In her final year at Cheltenham & Gloucester College of Art, Julia Brooker wrote a 10,000 word dissertation on the topic of “Beauty, Colour and Decoration in British Contemporary Painting.” In this dissertation she discussed a theme close to her heart- the fact that “aesthetic beauty” in painting had become a devalued term, interchangeable with “decorative”, which is usually pejorative. Her historical and critical research confirmed this. The pleasure of colour, as the British painter and art writer Patrick Heron protested on many occasions, is to this day associated with the lightweight. In her thesis, Julia discussed the critical reception and her own responses to the later paintings of modern British painters Howard Hodgkin and Gillian Ayres and the contemporary British painters Jason Martin and Gary Hume. “Beauty” is a term brought back into use in recent years by the likes of art critic Matthew Collings, and as Julia Brooker puts it: “I passionately maintain my, perhaps unfashionable, belief in the human need for beauty.”

 

As a result, for the last 12 years she has “been driven in the attempt to make beautiful paintings. I want people to stop and look for a moment, forget everything else.” She certainly succeeds in this endeavour. When viewed in the flesh, Julia's large-scale, jewel-bright paintings on gleaming aluminium are show-stoppingly attractive. She works solely on aluminium because she was seduced by the way that it reflects light off its surface through veils of transparent colour: “I revel in the sumptuousness of paint as it sits on the cool surface of the aluminium.” The paintings are great squares of shimmering colour and many of the works provide an intoxicating hit of acid hues against the calm solidity of their aluminium background. The viewer cannot help but be lured in closer to examine the horizontal, hand-painted tendril lines and fine brushwork, witnessing and enjoying the movement of the paint on the metal surface, the tiny accidental droplets that fall, the “hand-madeness” of the paintings.

 

Some works are deliciously bright, others more toned-down, often incorporating both acrylic paint and hand-drawn graphite elements on the surface. Julia uses huge paint brushes, small Chinese brushes, cloths, windscreen wipers, sponges… even hands to apply the paint to make different layers of colour and pattern. Before she became a painter she studied ceramics and was drawn to the lustrous crystalline glazed surfaces “like sugar icing on coarse clay”.

 

In short, the works are an “aesthetic experience” and Julia frequently refers to a quote from Arthur Schopenhauer (1788- 1860), who describes aesthetic experience as “what happens when we see something beautiful … time standing still, that of the universal being perceived in the particular, and that of the spectator being taken out of himself and forgetting his own existence altogether in the rapt contemplation of what lies before us ... art ... provides us with a release, if only momentary, from the prison we ordinarily inhabit.”

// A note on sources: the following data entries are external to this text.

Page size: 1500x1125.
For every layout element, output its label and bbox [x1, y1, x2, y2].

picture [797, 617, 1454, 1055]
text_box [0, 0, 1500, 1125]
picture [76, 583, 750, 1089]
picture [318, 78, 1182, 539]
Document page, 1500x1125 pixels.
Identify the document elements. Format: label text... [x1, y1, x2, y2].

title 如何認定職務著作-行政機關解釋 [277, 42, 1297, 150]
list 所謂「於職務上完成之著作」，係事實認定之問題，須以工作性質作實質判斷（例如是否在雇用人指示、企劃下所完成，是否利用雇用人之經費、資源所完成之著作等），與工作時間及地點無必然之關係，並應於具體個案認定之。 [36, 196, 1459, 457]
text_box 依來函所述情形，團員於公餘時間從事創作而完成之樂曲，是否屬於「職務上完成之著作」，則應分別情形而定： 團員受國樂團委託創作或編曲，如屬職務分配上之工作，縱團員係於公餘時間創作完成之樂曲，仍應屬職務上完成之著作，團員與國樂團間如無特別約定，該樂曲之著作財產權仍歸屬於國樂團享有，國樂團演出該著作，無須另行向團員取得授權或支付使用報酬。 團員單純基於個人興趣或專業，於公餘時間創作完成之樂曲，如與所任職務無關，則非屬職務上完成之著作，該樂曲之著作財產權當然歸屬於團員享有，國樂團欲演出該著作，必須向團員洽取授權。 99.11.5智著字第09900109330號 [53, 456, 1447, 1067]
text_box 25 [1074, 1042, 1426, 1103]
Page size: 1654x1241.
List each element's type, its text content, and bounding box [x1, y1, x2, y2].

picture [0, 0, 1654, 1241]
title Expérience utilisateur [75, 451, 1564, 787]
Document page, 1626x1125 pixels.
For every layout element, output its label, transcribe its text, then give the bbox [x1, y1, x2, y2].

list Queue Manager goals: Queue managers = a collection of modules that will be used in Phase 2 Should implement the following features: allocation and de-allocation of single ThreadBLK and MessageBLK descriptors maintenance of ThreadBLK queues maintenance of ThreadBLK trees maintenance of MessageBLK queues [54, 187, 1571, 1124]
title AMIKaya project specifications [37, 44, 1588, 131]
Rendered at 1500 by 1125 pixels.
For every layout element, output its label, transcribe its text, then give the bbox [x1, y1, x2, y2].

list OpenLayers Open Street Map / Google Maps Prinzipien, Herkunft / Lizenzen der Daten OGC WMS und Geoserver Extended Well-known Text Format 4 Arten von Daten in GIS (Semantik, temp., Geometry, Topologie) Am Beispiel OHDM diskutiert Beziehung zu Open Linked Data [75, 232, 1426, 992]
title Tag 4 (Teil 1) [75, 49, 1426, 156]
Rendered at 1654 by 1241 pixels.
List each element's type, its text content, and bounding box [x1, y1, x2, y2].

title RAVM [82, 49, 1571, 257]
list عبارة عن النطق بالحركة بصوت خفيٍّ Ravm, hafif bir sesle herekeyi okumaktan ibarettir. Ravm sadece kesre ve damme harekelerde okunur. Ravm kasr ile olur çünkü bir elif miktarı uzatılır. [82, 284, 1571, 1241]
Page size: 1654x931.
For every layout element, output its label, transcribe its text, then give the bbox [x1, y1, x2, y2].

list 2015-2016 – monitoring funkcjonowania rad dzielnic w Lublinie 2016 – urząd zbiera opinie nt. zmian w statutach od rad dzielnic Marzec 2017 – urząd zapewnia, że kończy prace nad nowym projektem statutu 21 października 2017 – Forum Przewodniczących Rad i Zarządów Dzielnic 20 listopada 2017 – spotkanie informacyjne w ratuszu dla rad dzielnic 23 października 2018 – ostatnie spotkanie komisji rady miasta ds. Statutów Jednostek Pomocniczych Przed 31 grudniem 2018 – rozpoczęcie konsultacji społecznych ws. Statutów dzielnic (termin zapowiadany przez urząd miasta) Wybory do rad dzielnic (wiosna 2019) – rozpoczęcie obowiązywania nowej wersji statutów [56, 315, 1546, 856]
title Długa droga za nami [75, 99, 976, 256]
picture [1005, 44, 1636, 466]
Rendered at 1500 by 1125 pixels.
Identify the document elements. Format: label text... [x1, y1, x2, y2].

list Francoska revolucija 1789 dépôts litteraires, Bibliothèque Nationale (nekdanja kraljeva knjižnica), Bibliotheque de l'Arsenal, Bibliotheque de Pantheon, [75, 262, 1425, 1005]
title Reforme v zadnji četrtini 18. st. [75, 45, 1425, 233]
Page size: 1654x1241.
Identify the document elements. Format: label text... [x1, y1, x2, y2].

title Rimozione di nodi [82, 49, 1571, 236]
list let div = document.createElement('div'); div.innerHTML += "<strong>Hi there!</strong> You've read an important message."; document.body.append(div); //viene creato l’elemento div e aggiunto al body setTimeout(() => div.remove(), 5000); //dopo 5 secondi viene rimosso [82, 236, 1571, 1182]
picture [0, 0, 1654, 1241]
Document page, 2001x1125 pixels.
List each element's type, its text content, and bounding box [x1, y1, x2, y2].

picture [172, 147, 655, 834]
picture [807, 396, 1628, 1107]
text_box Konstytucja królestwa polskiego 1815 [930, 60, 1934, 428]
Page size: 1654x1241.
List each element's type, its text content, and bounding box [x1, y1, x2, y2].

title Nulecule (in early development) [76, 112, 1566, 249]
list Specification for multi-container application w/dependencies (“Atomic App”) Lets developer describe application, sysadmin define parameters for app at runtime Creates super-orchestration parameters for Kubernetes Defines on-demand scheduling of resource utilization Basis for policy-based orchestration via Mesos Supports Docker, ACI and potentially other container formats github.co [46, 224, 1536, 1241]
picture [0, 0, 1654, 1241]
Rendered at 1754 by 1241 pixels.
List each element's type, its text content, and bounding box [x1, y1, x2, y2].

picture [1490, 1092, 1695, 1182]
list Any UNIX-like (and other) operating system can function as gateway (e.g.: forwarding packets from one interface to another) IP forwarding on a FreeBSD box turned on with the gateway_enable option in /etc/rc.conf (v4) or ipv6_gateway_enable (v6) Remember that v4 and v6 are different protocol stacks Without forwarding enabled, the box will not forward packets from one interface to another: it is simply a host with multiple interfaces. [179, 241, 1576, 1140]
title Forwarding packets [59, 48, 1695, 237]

The works require an exceptional amount of physical energy and labour to produce due to their scale and surface area. Julia describes her studio experience as “my theatre and I am the director.”

 

Julia’s work has gained her much critical acclaim and has been commissioned for prestigious interior design projects and corporate spaces, including a series of large paintings commissioned by Hirsch Bedner Associates for a luxury project in the United Arab Emirates. She has exhibited at the Curwen Gallery in London, London/ Premio Comel Art Prize Exhibition in Latina, Italy, New Academy Gallery in London, Casa FOA in Buenos Aires, a solo exhibition at K Wah Building in Hong Kong and many more.